Since the image of the curve $\iota \circ \gamma$ lies in subset $\{ (x, 0) : x \leq 0 \} \subset \mathbb R^2$, the $x$-coordinate of $\iota \circ \gamma (t)$ attains its maximum at $t = 0$. Hence the $x$-component of $(\iota \circ \gamma)' (0)$ vanishes. By a similar argument, the $y$-component of $(\iota \circ \gamma)' (0)$ vanishes too. So $\iota_\star(v) = (\iota \circ \gamma)' (0) $ is the zero vector in $T_{\iota(p)}(\mathbb R^2)$.
$\iota : S \to \mathbb R^2$ is an immersion, so $\iota_\star : T_p S \to T_{\iota(p)}(\mathbb R^2)$ is injective. But we've just shown that $\iota_\star$ maps every $v \in T_p S$ to the zero vector in $T_{\iota(p)}(\mathbb R^2)$. So $T_p S$ must be the trivial, zero-dimensional vector space. But then $S$ would have to be a manifold of dimension zero, which would imply that $S$ has the discrete topology, contradicting the requirement that $S$ needs to be second countable in order to qualify as a manifold.
That argument feels very long-winded! I'd be very grateful if someone could suggest a simpler or more standard way to tackle this problem, preferably a method that generalises to similar problems along these lines.
$\qquad$ 
Best Answer
Having slept on this problem, I have realised that my pessimism about the generalisability of my approach was unjustified. The way I went about the problem does generalise to a wide range of examples.
I thought I may as well jot down my thoughts in an answer in case somebody looks at this post in the future and has the same doubts.
For example, suppose $$ S = \{ (-t^3, t) : t \in [0, \infty) \} \cup \{ (t^3, t) : t \in [0, \infty) \} \subset \mathbb R^2$$
This is a curve with a kink at $ p = (0,0)$. We want to show that there exists no topology and smooth structure on $S$ such that the inclusion $\iota : S \to \mathbb R^2$ is a smooth immersion.
To proceed, notice that the intersection of $S$ with the unit ball $B_1(\iota(p))$ lies entirely within the wedge $\{ \mathbf x \in \mathbb R^2 : \mathbf n_1 . \mathbf x \geq 0 \} \cap \{ \mathbf x \in \mathbb R^2 : \mathbf n_2 . \mathbf x \geq 0 \}$, where $\mathbf n_1 = (\tfrac {1} {\sqrt 2}, \tfrac {1} {\sqrt 2})$ and $\mathbf n_2 = (-\tfrac {1} {\sqrt 2}, \tfrac {1} {\sqrt 2})$.
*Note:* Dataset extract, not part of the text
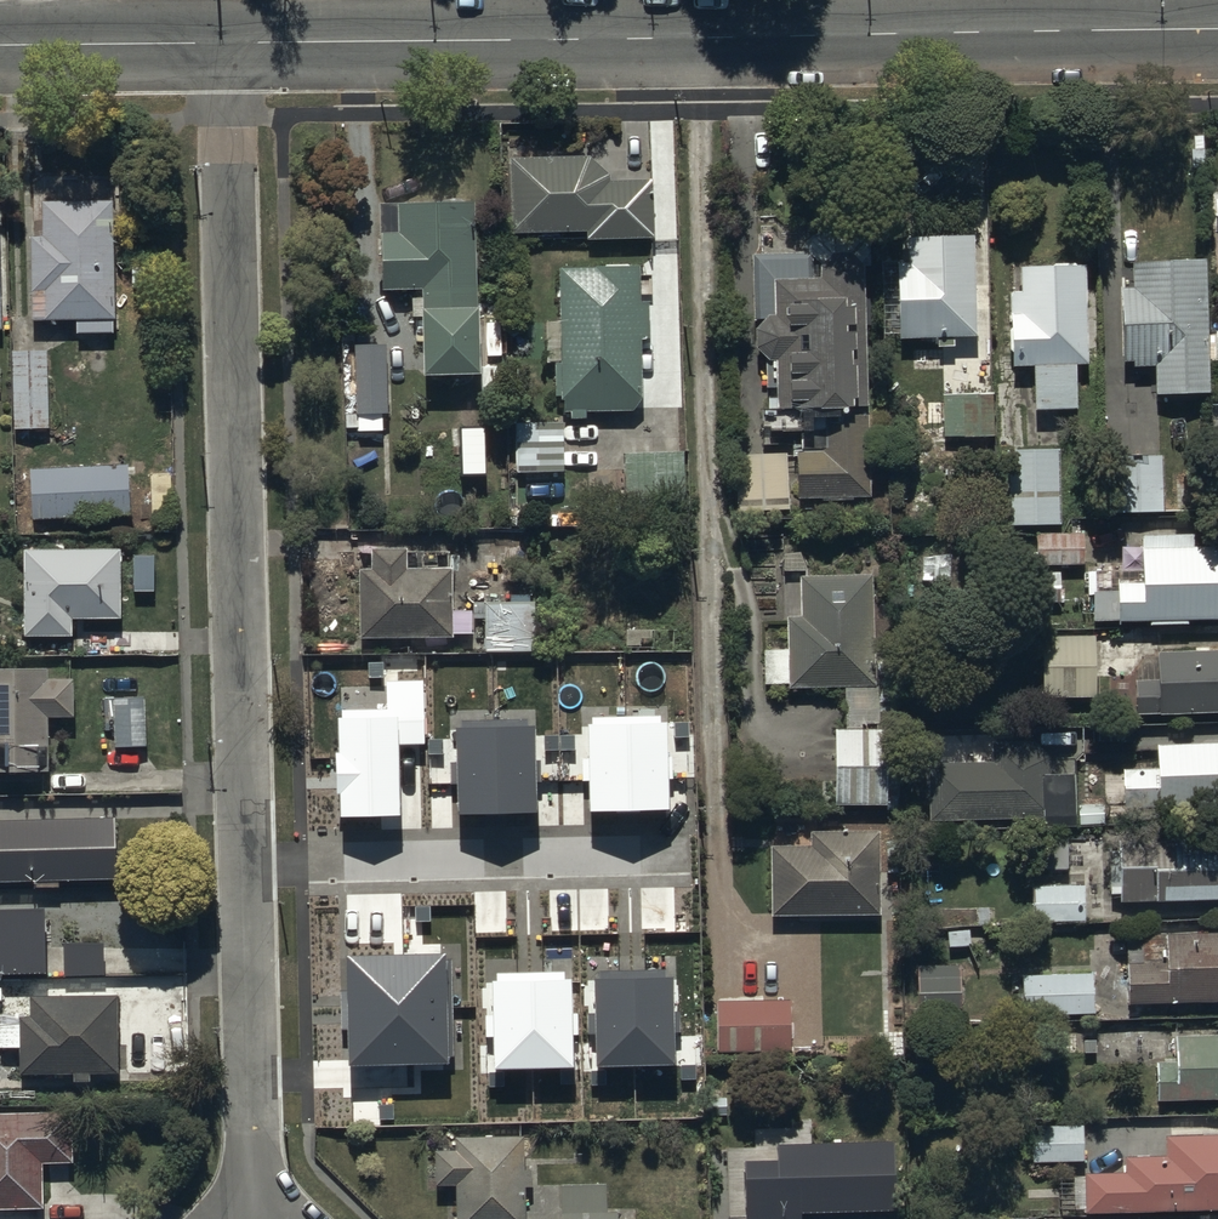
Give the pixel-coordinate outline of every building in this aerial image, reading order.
[(589,155),(508,158),(510,235),(585,232),(585,241),(653,239),(655,236),(654,185),(649,180),(610,179),(610,175),(589,155)] [(111,200),(39,202),(40,238),(28,238),(30,323),(76,322),(76,333),(113,332),(111,200)] [(474,202),(377,204),(379,290),(422,289),(423,357),(426,363),(426,371),(432,375),(469,374),(478,361),(474,202)] [(905,236),(906,263),(895,263),(898,340),(936,338),(937,348),(953,347),(953,337),(979,337),(976,234),(905,236)] [(812,252),(752,253),(753,320),(762,320),(754,331),(755,351),(766,361),(775,361),(777,410),(761,411),(762,432),(800,431),(801,449),(793,450),(793,458),(797,465),(794,471),(796,495),(802,500),(871,498),(864,265),(850,252),(830,254),(818,266),(819,277),(813,278),(812,252)] [(1204,260),(1135,262),(1132,265),(1133,289),(1123,289),(1123,298),(1120,306),(1123,355),(1129,364),(1132,364),(1135,366),(1154,365),(1154,389),(1158,391),(1158,394),(1208,393),(1204,260)] [(1024,292),(1013,292),(1015,366),(1033,366),(1034,412),(1079,410),(1078,366),(1088,366),(1086,266),(1023,267),(1024,292)] [(637,268),(559,269),(560,362),(554,362),(555,397),(560,397),(560,401),(563,401),(563,412),(568,412),(570,419),(585,419),(584,409),(632,408),(640,394),(639,339),(645,339),(644,302),(637,302),(637,268)] [(384,345),(353,347),(357,431),(382,430),(381,413),(387,413),(384,345)] [(47,353),(11,353),(12,429),(48,429),(47,353)] [(993,394),(942,395),(943,438),(995,437),(993,394)] [(561,425),(518,425),(517,470),(523,470),(523,496),(567,496),(567,478),(561,474),(561,425)] [(1014,500),(1014,525),(1061,524),(1059,447),(1007,448),(1008,501),(1014,500)] [(684,451),(620,453),(623,514),(686,511),(684,451)] [(737,512),(788,510),(786,452),(735,454),(737,512)] [(1112,456),(1112,512),(1164,512),(1164,456),(1112,456)] [(126,466),(29,469),(31,521),(128,517),(126,466)] [(1084,532),(1036,532),(1036,566),(1084,566),(1084,532)] [(1141,584),(1117,584),(1118,620),(1217,618),(1217,546),(1140,548),(1141,584)] [(404,571),(403,549),(371,550),(372,569),(360,569),(357,574),(359,638),(453,635),(451,570),(404,571)] [(23,550),(23,636),(71,636),(71,619),(119,620),(119,550),(23,550)] [(872,574),(799,576),(800,615),(785,615),(788,690),(875,687),(872,574)] [(535,653),(533,601),(474,603),(475,620),(484,620),(485,655),(535,653)] [(1041,636),(1042,698),(1095,697),(1094,635),(1041,636)] [(1217,713),(1217,649),(1156,652),(1158,679),(1134,680),(1136,714),(1217,713)] [(0,672),(0,772),(47,771),(46,719),(73,718),(72,681),(47,681),(47,671),(0,672)] [(386,710),(336,711),(339,817),(401,815),(399,744),(425,743),(423,680),(385,681),(386,710)] [(113,696),(114,747),(145,747),(145,696),(113,696)] [(592,724),(587,724),(590,812),(670,810),(667,722),(660,722),(660,714),(592,716),(592,724)] [(461,728),(456,728),(459,816),(539,814),(536,726),(529,726),(528,718),(461,720),(461,728)] [(835,805),(886,805),(886,727),(834,728),(835,805)] [(990,742),(992,761),(928,764),(929,821),(1041,819),(1041,826),(1076,826),(1075,774),(1050,773),(1050,756),(1034,741),(990,742)] [(1122,771),(1123,807),(1160,806),(1160,799),(1217,797),(1217,743),(1157,745),(1158,770),(1122,771)] [(117,822),(0,825),(0,888),(119,885),(117,822)] [(809,835),(809,845),(772,845),(769,851),(769,910),(774,916),(880,915),(879,860),(877,860),(877,830),(811,830),(809,835)] [(1041,838),(1041,869),(1068,868),(1067,838),(1041,838)] [(1120,866),(1122,902),(1155,901),(1155,904),(1217,902),(1217,866),(1156,868),(1155,865),(1120,866)] [(1083,886),(1032,886),(1032,924),(1085,924),(1085,916),(1090,916),(1090,895),(1083,895),(1083,886)] [(47,918),(0,919),(0,979),(48,978),(47,918)] [(1124,1004),(1217,1003),(1217,933),(1161,933),(1124,934),(1124,964),(1124,1004)] [(106,979),(105,948),(68,949),(68,980),(106,979)] [(447,954),(347,957),(349,1067),(449,1064),(447,954)] [(957,965),(915,966),(916,1015),(958,1014),(957,965)] [(601,979),(596,979),(599,1067),(678,1065),(676,977),(668,977),(668,969),(601,971),(601,979)] [(497,981),(492,981),(495,1069),(574,1067),(572,979),(564,979),(564,971),(497,973),(497,981)] [(1094,973),(1019,974),(1020,1015),(1094,1014),(1094,973)] [(19,1048),(18,1076),(115,1075),(116,995),(28,997),(28,1019),(18,1019),(18,1024),(0,1023),(0,1048),(19,1048)] [(788,1001),(714,1001),(714,1054),(788,1053),(788,1001)] [(1172,1036),(1173,1063),(1154,1063),(1155,1100),(1217,1099),(1217,1035),(1172,1036)] [(43,1209),(42,1162),(74,1161),(73,1114),(0,1116),(0,1210),(43,1209)] [(1030,1164),(1082,1163),(1081,1126),(1029,1128),(1030,1164)] [(1082,1214),(1217,1211),(1217,1136),(1163,1137),(1163,1159),(1122,1159),(1122,1174),(1082,1175),(1082,1214)] [(455,1186),(455,1218),(525,1218),(525,1188),(531,1188),(530,1171),(522,1171),(522,1139),(455,1139),(455,1151),(435,1151),(436,1186),(455,1186)] [(738,1150),(738,1218),(829,1218),(886,1218),(885,1148),(738,1150)] [(560,1185),(560,1218),(616,1218),(616,1213),(604,1213),(604,1185),(560,1185)]
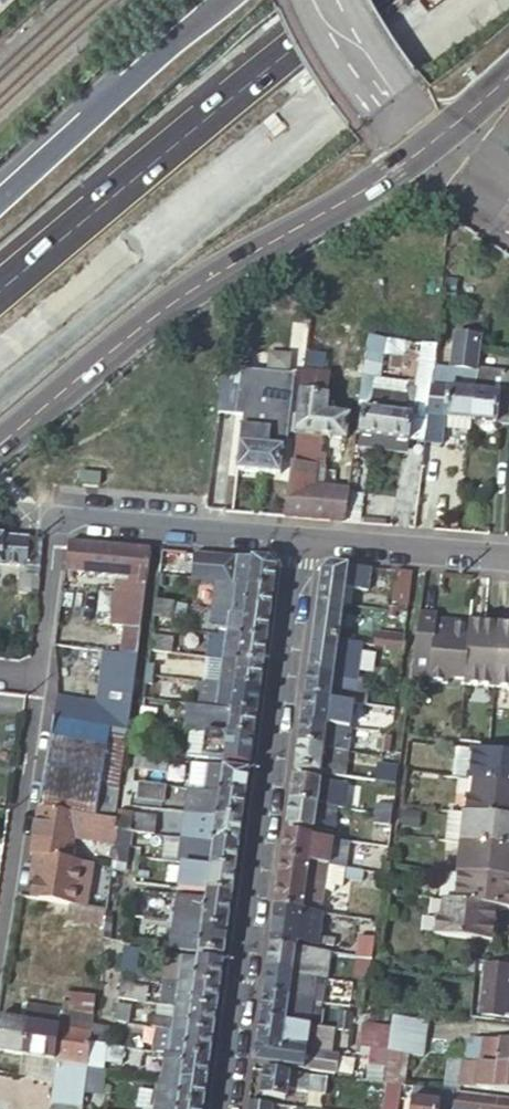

Therefore, if $\gamma : (-\epsilon, \epsilon) \to S$ is any smooth curve with $\gamma(0) = p$, then $\mathbf n_1 . \left( \iota\circ\gamma(t) \right)$ and $\mathbf n_2 . \left( \iota\circ\gamma(t) \right)$ have local minima at $t = 0$. This is enough to infer that $\mathbf n_1 . \left( (\iota\circ\gamma) ' (0) \right) = \mathbf n_2 . \left( (\iota\circ\gamma) ' (0) \right) = 0$, which implies that $(\iota\circ\gamma) ' (0) = 0$.
Since $\iota_\star : T_p S \to T_{\iota(p)}(\mathbb R^2)$ is injective, it follows that $T_p S$ is zero dimensional, leading to a contradiction as in my original post.
This approach works for just about any "curve with a kink" that I can come up with. It also works for just about any "surface with a corner" inside $\mathbb R^3$. So this approach does generalise quite well, contrary to the pessimism in my original post.